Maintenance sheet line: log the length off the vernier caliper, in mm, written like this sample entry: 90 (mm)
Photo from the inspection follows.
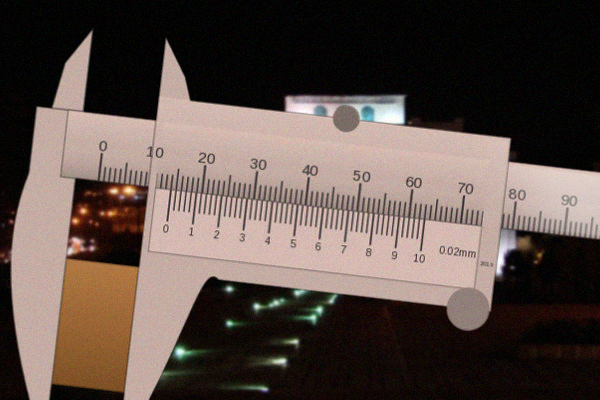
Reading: 14.0 (mm)
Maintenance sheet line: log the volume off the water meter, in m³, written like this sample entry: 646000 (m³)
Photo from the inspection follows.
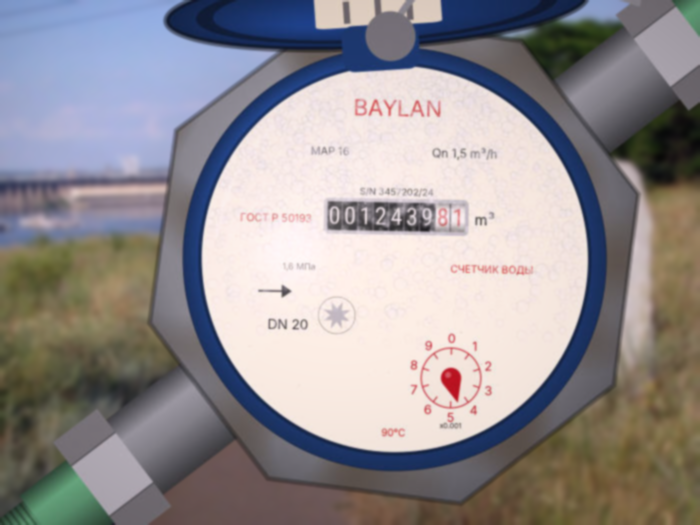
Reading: 12439.814 (m³)
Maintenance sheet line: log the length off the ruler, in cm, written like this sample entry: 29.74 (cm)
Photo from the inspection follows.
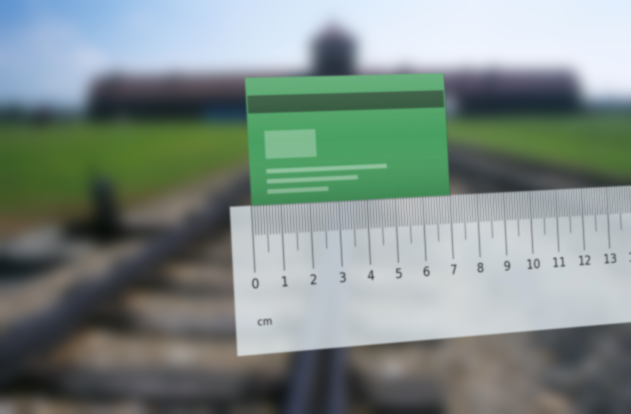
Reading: 7 (cm)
○ ○ ○ ○ ○ ○ ○
*What is being asked*. Please put the data above into a Markdown table with the columns Row and Line, numbering each line and skipping blank ones. Leave the pictures out.

*Written reply*.
| Row | Line |
|---|---|
| 1 | Maintenance sheet line: log the length off the vernier caliper, in mm, written like this sample entry: 90 (mm) |
| 2 | Photo from the inspection follows. |
| 3 | Reading: 14.0 (mm) |
| 4 | Maintenance sheet line: log the volume off the water meter, in m³, written like this sample entry: 646000 (m³) |
| 5 | Photo from the inspection follows. |
| 6 | Reading: 12439.814 (m³) |
| 7 | Maintenance sheet line: log the length off the ruler, in cm, written like this sample entry: 29.74 (cm) |
| 8 | Photo from the inspection follows. |
| 9 | Reading: 7 (cm) |